- A new study on the efficacy of soda taxes and their role in the reduction of sugary beverage consumption was published last week in the American Journal of Public Health.
- The study used five years of data collected from Berkeley, California, the first U.S. city to tax those drinks, and found a 52% decrease in soda consumption in the first three years since the tax was implemented.
- Other researchers are conducting similar studies in cities like Philadelphia, which also levied soda taxes. Their findings show that while taxes are effective in reducing consumption, they also drive consumers far and wide in the search for non-taxed sugary beverages.
It's been almost five years since the first soda tax was passed in the United States. Although the tax continues to be controversial because of questions about who is footing the bill and concerns about the impact the tax has on retailers, the initial findings seem to indicate that, health-wise, the tax is doing its job — just maybe not as efficiently as first thought.
In this most recent study, researchers showed that residents in Berkeley reported drinking 52% fewer sugary drinks than before the tax passed. That is a substantial drop, but it is worth noting that the surrounding municipalities, namely Oakland and San Francisco, also have taxes on sugary drinks. Why is this important? Other studies show that consumers will travel to another jurisdiction to get out of paying taxes — leaving a city or state where a certain item has a higher tax.
Within two months of Philadelphia's soda tax going into effect, residents were about 40% less likely to drink sugary beverages every day than people living elsewhere, according to a study published in the American Journal of Preventive Medicine. Similarly, in Berkeley, consumption dropped 21% in the first months following the passage of the tax.
Now this rosy picture that legislators painted for the effect on public health is not going exactly as planned. In Philadelphia, soda sales just outside the city's border increased by 38%. Since many Americans typically drive several miles to do their shopping, putting an extra mile or two on the odometer for a cheaper soda isn't necessarily a hardship.

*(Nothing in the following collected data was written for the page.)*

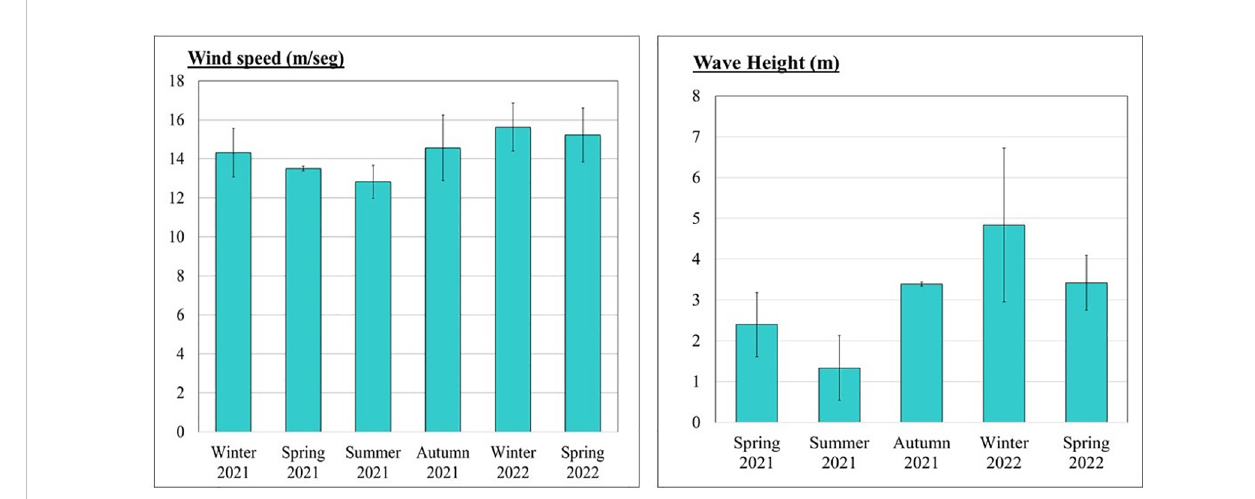
FIGURE 5 Wind speed (left) and wave height (right) data in the study area during the project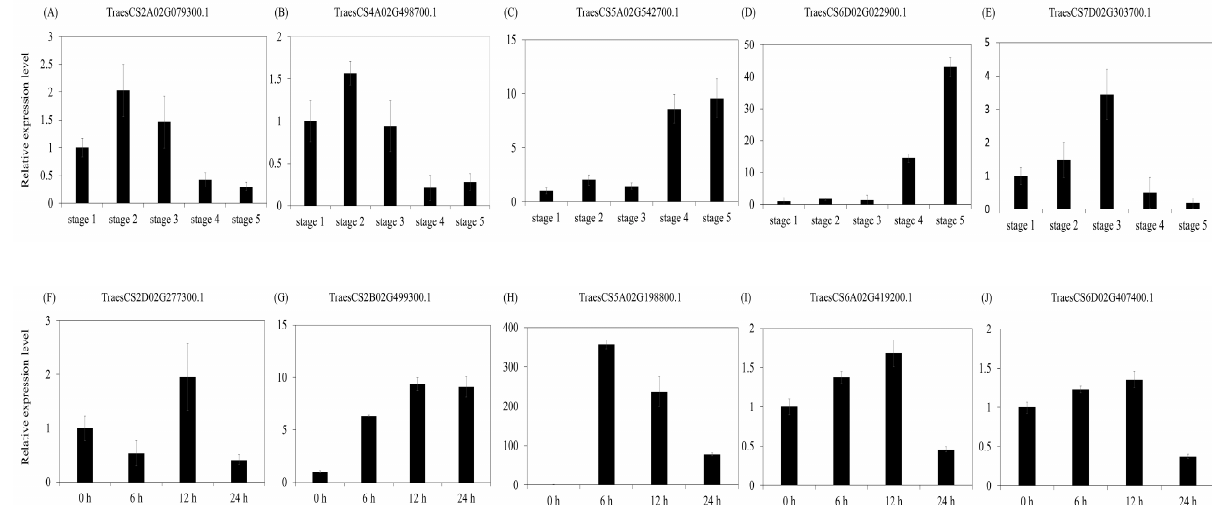
Figure 9. Validation of RNA-seq results by qRT-PCR in wheat at different developmental stages and drought stress conditions. ( A – E ) Stage 1 (leaf: three leaves emerged, Z13), stage 2 (leaf: main stem and four tillers present, Z24), stage 3 (leaf: leaf at the tip of ear just visible, Z51), stage 4 (spikelet: beginning of anthesis, Z61), and stage 5 (spikelet: early milk development, Z73) are shown. Z, Zadoks growth scale. ( F – J ) Seedlings in the three-leaf stage on Hoagland solution were treated with 20% PEG 6000 for simulation of drought stress; then, samples were collected 6, 12, and 24 h after treatment. All samples were normalized to the actin gene. The data are presented as the average ± standard error ( n = 3).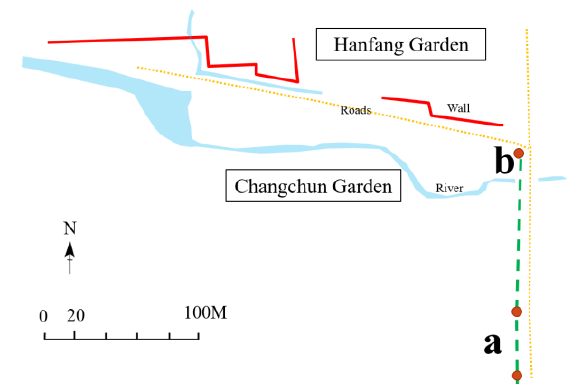
Figure 1. Diagrammatic representation of the north-eastern boundary identification.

Consumers circumventing the tax can be especially troublesome for cities relying on the money it is expecting to bring in. In the first 12 months of Philadelphia’s tax collection, revenues totaled about $79 million — 15% short of projections. As a result, Philadelphia officials trimmed the budget for programs the tax was supposed to fund. In California, the idea was never to fund municipal activities, so perhaps this is why the tax was more effective there. The main goal was to actively reduce consumption, not simply extract more money from soda drinkers.
The issue in California is compounded by state lawmakers' willingness to tax sugary beverages. This month, California lawmakers introduced five bills intended to lower consumption of caloric sweetened drinks in the state through new taxes, fewer coupons, warning labels, and limitations on sizes and placement of products.
Other policymakers have suggested alternative solutions to avoid situations like those in which Philadelphia finds itself. Some have suggested reforms to the Supplemental Nutrition Assistance Program that would prevent users from buying high-sugar beverages. There are even studies that show simply drinking sugary beverages out of straight-sided glasses could potentially help reduce consumption, since it causes them to drink more slowly.
Even if soda taxes won’t be effective until they are implemented in a more blanket-like fashion that prevents consumers from easily traveling outside of their boundaries, there is still a natural decline in soda consumption occurring nationwide.
Beverage Digest reported total soda volume decreased 1.2% in 2015, the same year that Berkeley implemented its soda tax. Then, in 2016, bottled water surpassed carbonated soft drinks to become the largest beverage category by volume in the U.S. The segment has continued to struggle. With desire coming from consumers to choose better-for-you beverages, the momentum toward reducing soda consumption could only be accelerated by these taxes.